Dataset items:
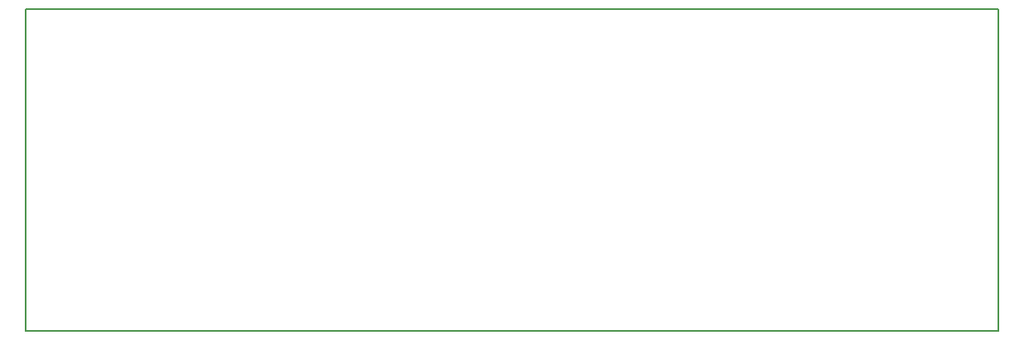
<source format=gbr>
G04 #@! TF.GenerationSoftware,KiCad,Pcbnew,5.0.2+dfsg1-1*
G04 #@! TF.CreationDate,2021-01-08T16:21:55+01:00*
G04 #@! TF.ProjectId,TTGO_weatherboard,5454474f-5f77-4656-9174-686572626f61,rev?*
G04 #@! TF.SameCoordinates,Original*
G04 #@! TF.FileFunction,Profile,NP*
%FSLAX46Y46*%
G04 Gerber Fmt 4.6, Leading zero omitted, Abs format (unit mm)*
G04 Created by KiCad (PCBNEW 5.0.2+dfsg1-1) date Fr 08 Jan 2021 16:21:55 CET*
%MOMM*%
%LPD*%
G01*
G04 APERTURE LIST*
%ADD10C,0.200000*%
G04 APERTURE END LIST*
D10*
X98450400Y-89399600D02*
X98450400Y-56438800D01*
X198000000Y-89399600D02*
X98450400Y-89399600D01*
X198000000Y-56489600D02*
X198000000Y-89399600D01*
X98501200Y-56489600D02*
X198000000Y-56489600D01*
M02*

</source>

WRITTEN TASK →
Each line above with the word "LIST" needs to be copied.

RESULT OF THIS TASK →
G04 APERTURE LIST*
G04 APERTURE END LIST*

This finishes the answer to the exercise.